L'antisemitismo dei Wagner
Scritto da Aria   
Mercoledì 22 Luglio 2009 11:33
 wagner
Dalle lettere tra il compositore tedesco Richard Wagner, la moglie e alcuni musicisti di Bayreuth,  si evince un antisemitismo molto più consistente di quanto si sia mai pensato - lo afferma Stephan Moesch, studioso del teatro musicale - la comunità accademica ha ripetutamente occultato le prove del pesante antisemitismo di Wagner, per salvaguardare l'immagine del compositore. 
Non è un mistero che le musiche  e le tematiche di Wagner, furono particolarmente apprezzate dallo stesso Hitler, che le utilizzò fortemente in propraganda.
Come è testimoniato dalle lettere e dagli scritti autografi di Cosima Wagner con il direttore ebreo Hermann Levi, colui che per primo dirisse il Parsifal a Bayreuth nel 1882. All'interno della famiglia Wagner, la scelta religiosa del direttore, portò un forte malcontento, più volte gli fu richiesto di convertirsi al cattolicesimo, in quanto un ebreo non avrebbe mai potuto comprendere i significati intrinseci del Parsifal, legati alla sofferenza di Cristo. 
 
 
 
 
Oltre a questi materiali, come afferma lo studioso, sono stati ritrovate corrispondenze che testimoniano l'antisemismo della famiglia di Wagner e di artisti a loro vicini, come Marianne Brandt, il direttore Felix Motti e il compositore Wilhem Kienzi.

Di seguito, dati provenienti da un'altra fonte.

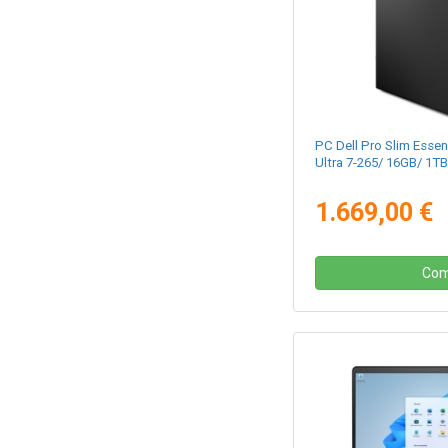
PC Dell Pro Slim Essen
Ultra 7-265/ 16GB/ 1T
1.669,00 €
Com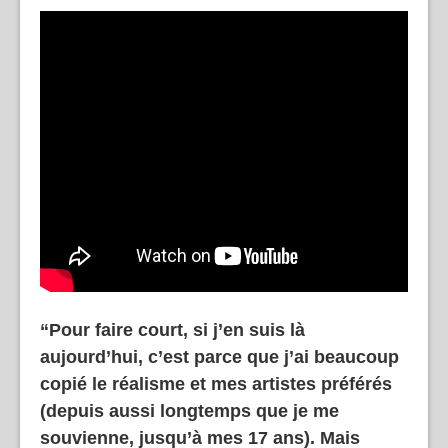
“Pour faire court, si j’en suis là
aujourd’hui, c’est parce que j’ai beaucoup
copié le réalisme et mes artistes préférés
(depuis aussi longtemps que je me
souvienne, jusqu’à mes 17 ans). Mais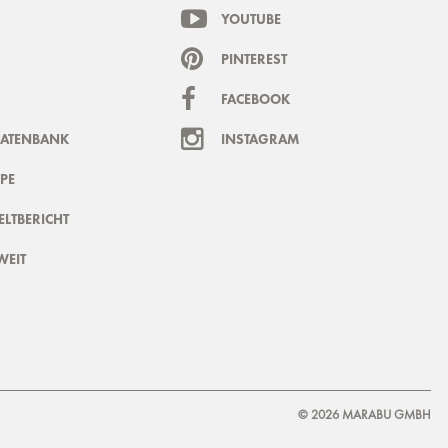
YOUTUBE
PINTEREST
FACEBOOK
DATENBANK
INSTAGRAM
PE
LTBERICHT
WEIT
© 2026 MARABU GMBH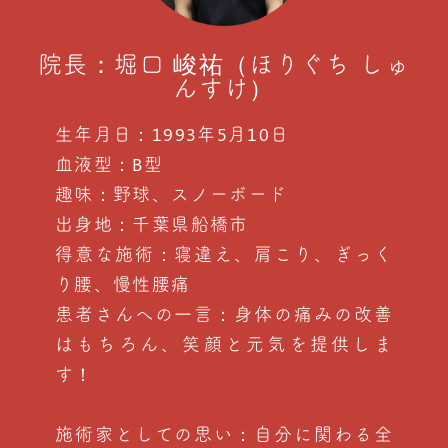
院長：堀口 峻祐（ほりぐち しゅ
んすけ）
生年月日：1993年5月10日
血液型：B型
趣味：野球、スノーボード
出身地：千葉県船橋市
得意な施術：寝違え、肩こり、ぎっく
り腰、慢性腰痛
患者さんへの一言：身体の痛みの改善
はもちろん、笑顔と元気を提供しま
す！
施術家としての思い：自分に関わる全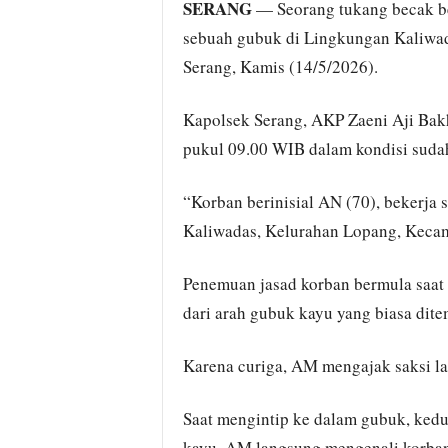
SERANG
— Seorang tukang becak be
sebuah gubuk di Lingkungan Kaliwad
Serang, Kamis (14/5/2026).
Kapolsek Serang, AKP Zaeni Aji Bak
pukul 09.00 WIB dalam kondisi sudah
“Korban berinisial AN (70), bekerja 
Kaliwadas, Kelurahan Lopang, Kecama
Penemuan jasad korban bermula saat
dari arah gubuk kayu yang biasa dite
Karena curiga, AM mengajak saksi lai
Saat mengintip ke dalam gubuk, kedua
kayu. AM langsung mengenali korban 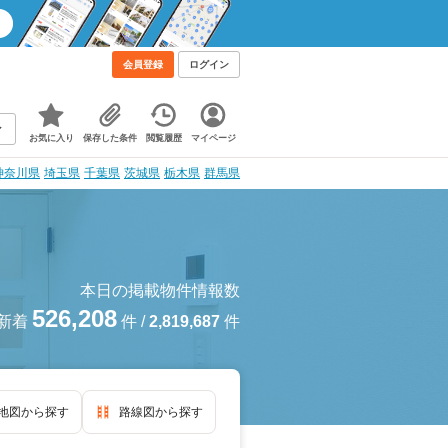
会員登録
ログイン
お気に入り
保存した条件
閲覧履歴
マイページ
神奈川県
埼玉県
千葉県
茨城県
栃木県
群馬県
本日の掲載物件情報数
526,208
新着
件
/
2,819,687
件
地図から探す
路線図から探す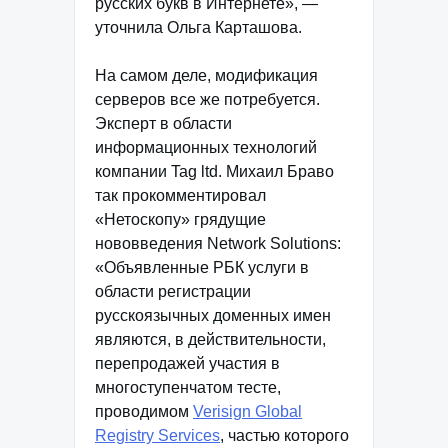
русских букв в Интернете», —
уточнила Ольга Карташова.
На самом деле, модификация
серверов все же потребуется.
Эксперт в области
информационных технологий
компании Tag ltd. Михаил Браво
так прокомментировал
«Нетоскопу» грядущие
нововведения Network Solutions:
«Объявленные РБК услуги в
области регистрации
русскоязычных доменных имен
являются, в действительности,
перепродажей участия в
многоступенчатом тесте,
проводимом
Verisign Global
Registry Services
, частью которого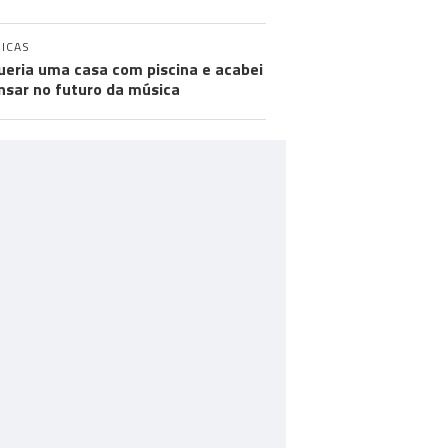
ICAS
ueria uma casa com piscina e acabei
nsar no futuro da música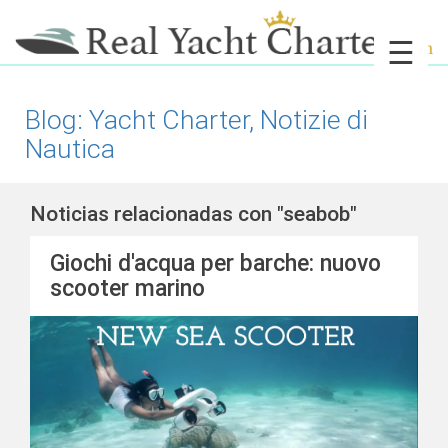
☰
Blog: Yacht Charter, Notizie di
Nautica
Noticias relacionadas con "seabob"
Giochi d'acqua per barche: nuovo
scooter marino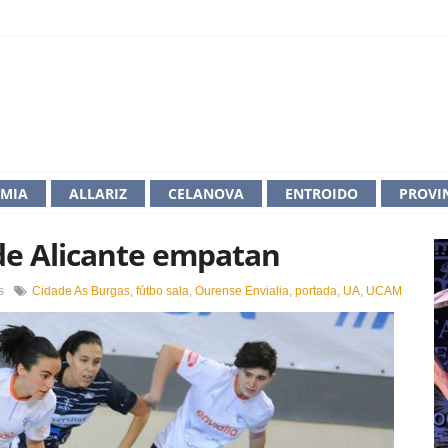
IMIA
ALLARIZ
CELANOVA
ENTROIDO
PROVI
 de Alicante empatan
en
s
Cidade As Burgas
,
fútbo sala
,
Ourense Envialia
,
portada
,
UA
,
UCAM
Envialia
e
Universidade
de
Alicante
empatan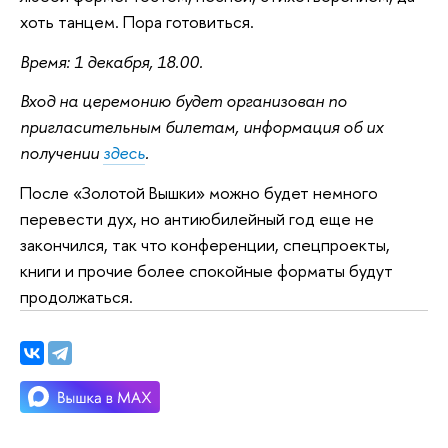
хоть танцем. Пора готовиться.
Время: 1 декабря, 18.00.
Вход на церемонию будет организован по
пригласительным билетам, информация об их
получении
здесь
.
После «Золотой Вышки» можно будет немного
перевести дух, но антиюбилейный год еще не
закончился, так что конференции, спецпроекты,
книги и прочие более спокойные форматы будут
продолжаться.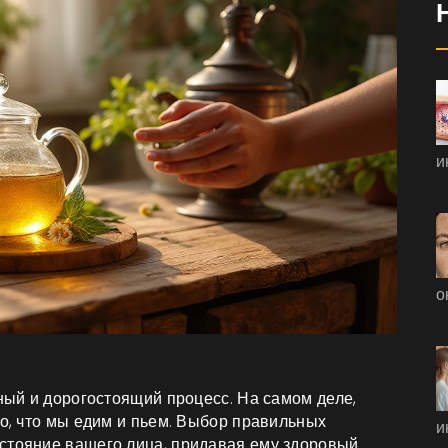
и
о
и
жный и дорогостоящий процесс. На самом деле,
то, что мы едим и пьем. Выбор правильных
и
стояние вашего лица, придавая ему здоровый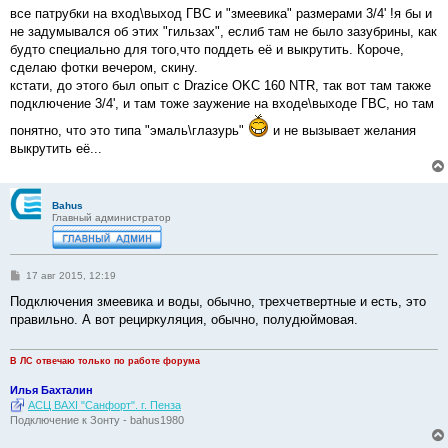
все патрубки на вход\выход ГВС и "змеевика" размерами 3/4' !я бы и
не задумывался об этих "гильзах", еслиб там не было зазубрины, как
будто специально для того,что поддеть её и выкрутить. Короче,
сделаю фотки вечером, скину.
кстати, до этого был опыт с Drazice OKC 160 NTR, так вот там также
подключение 3/4', и там тоже заужение на входе\выходе ГВС, но там
понятно, что это типа "эмаль\глазурь"
и не вызывает желания
выкрутить её...
Bahus
Главный администратор
С
17 авг 2015, 12:19
о
о
Подключения змеевика и воды, обычно, трехчетвертные и есть, это
б
правильно. А вот рециркуляция, обычно, полудюймовая.
щ
е
н
и
В ЛС отвечаю только по работе форума
е
Илья Бахталин
АСЦ BAXI "Санфорт". г. Пенза
Подключение к Зонту - bahus1980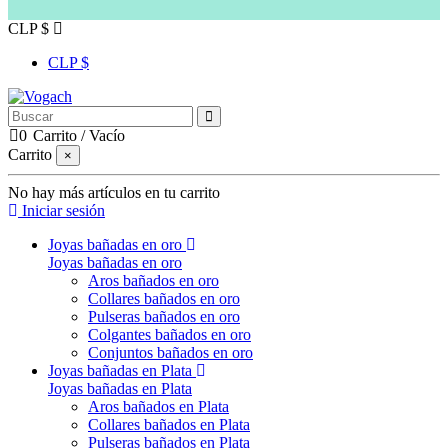
CLP $
CLP $
0
Carrito
/
Vacío
Carrito
×
No hay más artículos en tu carrito
Iniciar sesión
Joyas bañadas en oro
Joyas bañadas en oro
Aros bañados en oro
Collares bañados en oro
Pulseras bañados en oro
Colgantes bañados en oro
Conjuntos bañados en oro
Joyas bañadas en Plata
Joyas bañadas en Plata
Aros bañados en Plata
Collares bañados en Plata
Pulseras bañados en Plata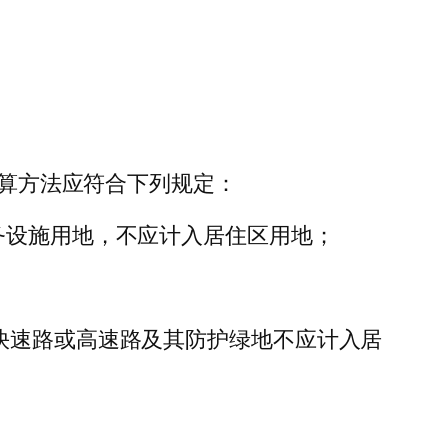
计算方法应符合下列规定：
务设施用地，不应计入居住区用地；
快速路或高速路及其防护绿地不应计入居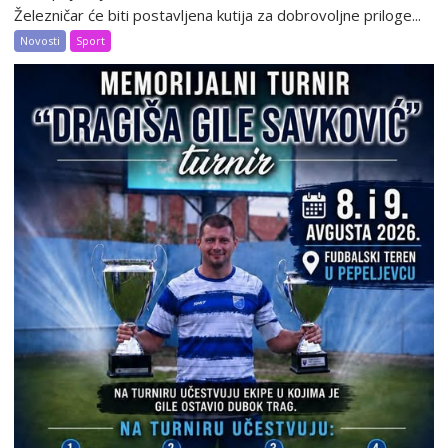
Železničar će biti postavljena kutija za dobrovoljne priloge...
Novosti
Sport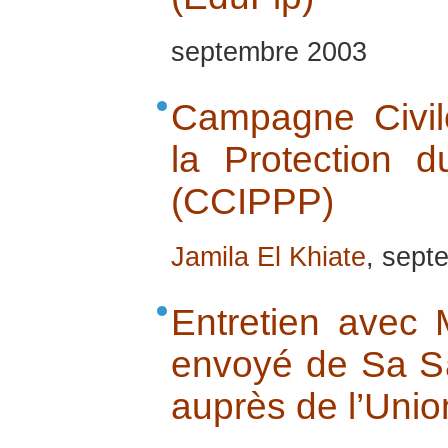
septembre 2003
Campagne Civile
la Protection d
(CCIPPP)
Jamila El Khiate
, sept
Entretien avec 
envoyé de Sa Sa
auprès de l’Uni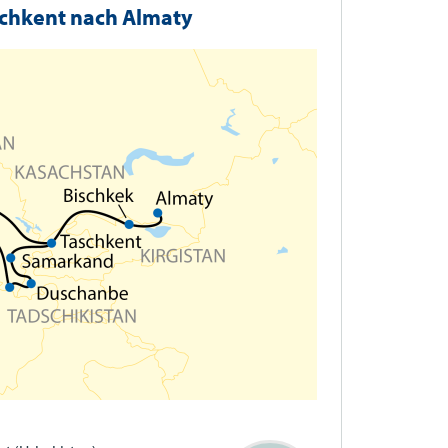
schkent nach Almaty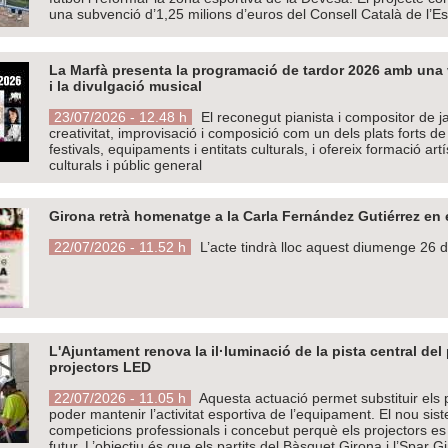
una subvenció d’1,25 milions d’euros del Consell Català de l’Es
La Marfà presenta la programació de tardor 2026 amb una vi
i la divulgació musical
23/07/2026 - 12.48 h
El reconegut pianista i compositor de 
creativitat, improvisació i composició com un dels plats forts 
festivals, equipaments i entitats culturals, i ofereix formació ar
culturals i públic general
Girona retrà homenatge a la Carla Fernández Gutiérrez en el
22/07/2026 - 11.52 h
L’acte tindrà lloc aquest diumenge 26 de 
L'Ajuntament renova la il·luminació de la pista central del
projectors LED
22/07/2026 - 11.05 h
Aquesta actuació permet substituir els 
poder mantenir l’activitat esportiva de l’equipament. El nou sist
competicions professionals i concebut perquè els projectors es
futur. L’objectiu és que els partits del Bàsquet Girona i l’Spar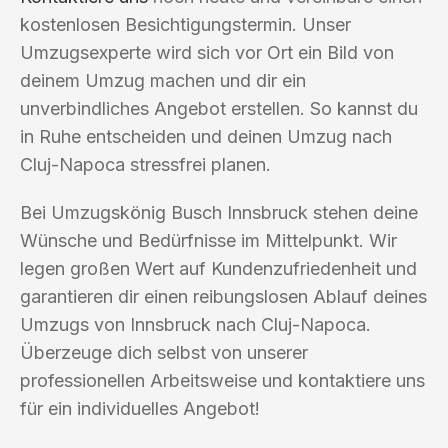
kostenlosen Besichtigungstermin. Unser
Umzugsexperte wird sich vor Ort ein Bild von
deinem Umzug machen und dir ein
unverbindliches Angebot erstellen. So kannst du
in Ruhe entscheiden und deinen Umzug nach
Cluj-Napoca stressfrei planen.
Bei Umzugskönig Busch Innsbruck stehen deine
Wünsche und Bedürfnisse im Mittelpunkt. Wir
legen großen Wert auf Kundenzufriedenheit und
garantieren dir einen reibungslosen Ablauf deines
Umzugs von Innsbruck nach Cluj-Napoca.
Überzeuge dich selbst von unserer
professionellen Arbeitsweise und kontaktiere uns
für ein individuelles Angebot!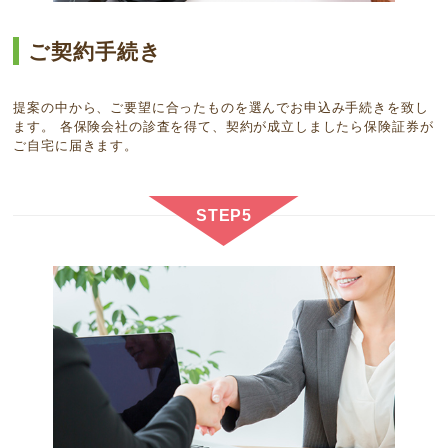
ご契約手続き
提案の中から、ご要望に合ったものを選んでお申込み手続きを致し
ます。 各保険会社の診査を得て、契約が成立しましたら保険証券が
ご自宅に届きます。
STEP5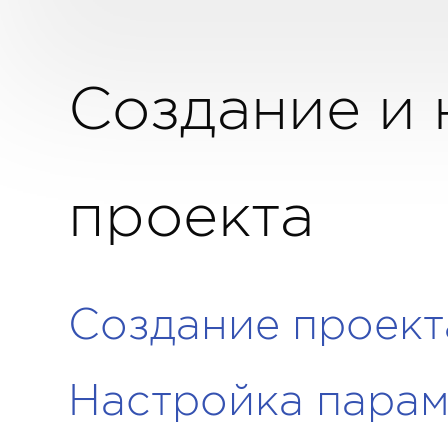
Создание и 
проекта
Создание проект
Настройка парам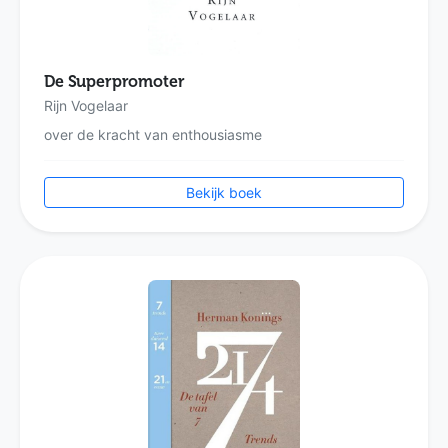
De Superpromoter
Rijn Vogelaar
over de kracht van enthousiasme
Bekijk boek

Verosimile? Probabile? Non è la prima volta che  storici e appassionati, stendono un velo su difetti, errori, in certi casi oscenità di artisti universalmente riconosciuti, che la Famiglia di Wagner, e lo stesso compositore siano stati di idee antisemite, è molto probabile, visto il periodo in cui sono vissuti, questo sicuramente non toglie nulla ai capolavori che  ha donato all'umanità, ma è sicuramente necessario averne cognizione.